--- Extrait du texte ---

Aux termes de l'article 905-1 du code de procédure civile, lorsque l'affaire est fixée à bref délai par le président de la chambre, l'appelant signifie la déclaration d'appel dans les dix jours de la réception de l'avis de fixation qui lui est adressé par le greffe à peine de caducité de la déclaration d'appel relevée d'office par le président de la chambre ou le magistrat désigné par le premier président ; cependant, si, entre-temps, l'intimé a constitué avocat avant signification de la déclaration d'appel, il est procédé par voie de notification à son avocat.

Au cas présent, le syndicat des copropriétaires soulève la caducité de la déclaration d'appel faute de signification de cet acte dans le délai de dix jours de l'avis de fixation.

Toutefois, l'avis de fixation a été notifié par le greffe à l'avocat de l'appelante le 24 novembre 2023.

Le délai de dix jours pour signifier la déclaration d'appel expirait, en conséquence, le lundi 4 décembre 2023 à minuit.

L'intimée a constitué avocat le 28 novembre 2023 soit avant l'expiration du délai de dix jours susvisé.

Or, l'absence de signification de la déclaration d'appel à l'intimée ou de sa notification à son avocat constitué entre-temps n'est pas sanctionnée par la caducité de la déclaration d'appel.

En conséquence, la demande du syndicat des copropriétaires tendant à voir déclarer caduque la déclaration d'appel sera rejetée.

Sur la demande tendant à voir écarter des débats les pièces de l'appelante

L'intimé demande d'écarter des débats les pièces visées dans les conclusions de la SCI CEFH dès lors qu'elles ne lui ont pas été communiquées.

Par courrier officiel du 4 janvier 2024, l'avocat du syndicat des copropriétaire a demandé à celui de la SCI CEFH de lui adresser les pièces visées au soutien de ses conclusions d'appelant.

L'appelante, qui ne présente aucune observation sur la demande de rejet de ses pièces, ne s'explique pas sur leur communication à la partie adverse ni ne justifie d'une telle communication.

En outre, le dépôt du bordereau de communication de pièces de l'appelante n'apparaît pas avoir été notifié par l'intermédiaire du RPVA.

En conséquence, afin de garantir le respect du contradictoire, il convient d'écarter des débats les pièces de l'appelante.

Sur la demande d'annulation de l'ordonnance entreprise

Aux termes de l'article 542 du code de procédure civile, l'appel tend, par la critique du jugement rendu par une juridiction du premier degré, à sa réformation ou à son annulation par la cour d'appel.

En l'espèce, au soutien de sa demande d'annulation de l'ordonnance, la SCI CEFH fait valoir que le premier juge a méconnu le principe du contradictoire et l'objet du litige en retenant l'existence d'un trouble manifestement illicite alors que ce fondement juridique n'était pas invoqué par le syndicat des copropriétaires et que les parties n'ont pas été invitées à présenter leurs observations sur ce point.

Il est rappelé qu'en application de l'article 457 du code de procédure civile, le jugement a la force probante d'un acte authentique, sous réserve des dispositions de l'article 459 et que, selon ce dernier texte, l'omission ou l'inexactitude d'une mention destinée à établir la régularité du jugement ne peut entraîner la nullité de celui-ci s'il est établi par les pièces de la procédure, par le registre d'audience ou par tout autre moyen que les prescriptions légales ont été, en fait, observées.

--- Liste des enregistrements ---

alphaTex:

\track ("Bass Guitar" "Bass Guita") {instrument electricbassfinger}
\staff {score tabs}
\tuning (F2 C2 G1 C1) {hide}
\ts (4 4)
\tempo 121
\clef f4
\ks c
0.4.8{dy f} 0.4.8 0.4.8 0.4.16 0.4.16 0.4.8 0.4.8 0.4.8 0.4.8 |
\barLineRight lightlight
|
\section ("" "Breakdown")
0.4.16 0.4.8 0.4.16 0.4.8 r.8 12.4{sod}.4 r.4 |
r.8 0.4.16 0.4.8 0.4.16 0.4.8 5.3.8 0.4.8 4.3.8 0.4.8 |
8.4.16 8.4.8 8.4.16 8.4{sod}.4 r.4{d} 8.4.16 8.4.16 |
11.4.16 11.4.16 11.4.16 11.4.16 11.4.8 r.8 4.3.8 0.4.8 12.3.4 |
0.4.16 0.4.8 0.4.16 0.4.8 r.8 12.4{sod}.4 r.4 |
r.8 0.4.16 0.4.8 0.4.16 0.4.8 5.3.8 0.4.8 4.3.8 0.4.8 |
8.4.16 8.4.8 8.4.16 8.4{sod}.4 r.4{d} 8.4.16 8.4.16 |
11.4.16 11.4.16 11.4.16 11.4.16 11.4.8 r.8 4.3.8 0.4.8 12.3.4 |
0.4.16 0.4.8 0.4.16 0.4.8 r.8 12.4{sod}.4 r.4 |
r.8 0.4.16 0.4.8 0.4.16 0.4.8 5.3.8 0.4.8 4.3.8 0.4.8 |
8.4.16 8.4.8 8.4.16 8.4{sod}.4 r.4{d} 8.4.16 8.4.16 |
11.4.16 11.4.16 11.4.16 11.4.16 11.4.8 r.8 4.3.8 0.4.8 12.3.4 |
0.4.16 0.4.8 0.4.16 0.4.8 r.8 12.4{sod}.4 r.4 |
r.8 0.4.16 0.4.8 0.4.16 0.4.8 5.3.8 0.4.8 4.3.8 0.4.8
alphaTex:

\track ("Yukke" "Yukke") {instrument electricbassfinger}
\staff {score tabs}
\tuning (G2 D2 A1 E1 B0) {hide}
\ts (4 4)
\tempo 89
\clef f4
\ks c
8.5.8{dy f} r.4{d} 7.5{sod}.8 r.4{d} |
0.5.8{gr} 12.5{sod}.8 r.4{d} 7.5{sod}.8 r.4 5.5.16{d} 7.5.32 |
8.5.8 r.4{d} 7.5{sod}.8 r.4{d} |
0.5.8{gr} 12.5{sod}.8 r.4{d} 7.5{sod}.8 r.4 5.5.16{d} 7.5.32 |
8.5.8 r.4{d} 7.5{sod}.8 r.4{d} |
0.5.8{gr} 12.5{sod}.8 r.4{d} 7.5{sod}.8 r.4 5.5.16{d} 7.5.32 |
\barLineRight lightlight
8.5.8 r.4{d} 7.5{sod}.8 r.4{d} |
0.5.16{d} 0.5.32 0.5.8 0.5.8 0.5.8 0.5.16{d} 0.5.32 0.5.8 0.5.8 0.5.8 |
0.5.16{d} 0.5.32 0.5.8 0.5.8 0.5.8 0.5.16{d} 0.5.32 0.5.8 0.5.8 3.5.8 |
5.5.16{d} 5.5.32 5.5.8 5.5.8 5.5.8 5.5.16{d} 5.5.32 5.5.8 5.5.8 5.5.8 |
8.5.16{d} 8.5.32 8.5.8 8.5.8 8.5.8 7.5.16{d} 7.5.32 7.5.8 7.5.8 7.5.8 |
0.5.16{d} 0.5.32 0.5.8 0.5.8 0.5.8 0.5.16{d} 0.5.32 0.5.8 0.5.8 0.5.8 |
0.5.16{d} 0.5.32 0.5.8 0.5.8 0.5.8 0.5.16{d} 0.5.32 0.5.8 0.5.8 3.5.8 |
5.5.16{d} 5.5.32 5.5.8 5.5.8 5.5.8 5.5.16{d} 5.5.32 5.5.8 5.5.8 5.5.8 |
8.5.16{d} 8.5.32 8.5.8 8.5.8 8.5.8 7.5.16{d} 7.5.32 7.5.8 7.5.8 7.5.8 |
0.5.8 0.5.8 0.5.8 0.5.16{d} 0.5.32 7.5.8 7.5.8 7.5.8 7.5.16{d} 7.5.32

---

À faire »
[A] Selon l'extrait du texte, à quelle date l'intimée a-t-elle constitué avocat ?
[B] Relevez chaque ligne des enregistrements qui contient le mot "hide".

Résultats »
[A] Le 28 novembre 2023.

[B]
\tuning (F2 C2 G1 C1) {hide}
\tuning (G2 D2 A1 E1 B0) {hide}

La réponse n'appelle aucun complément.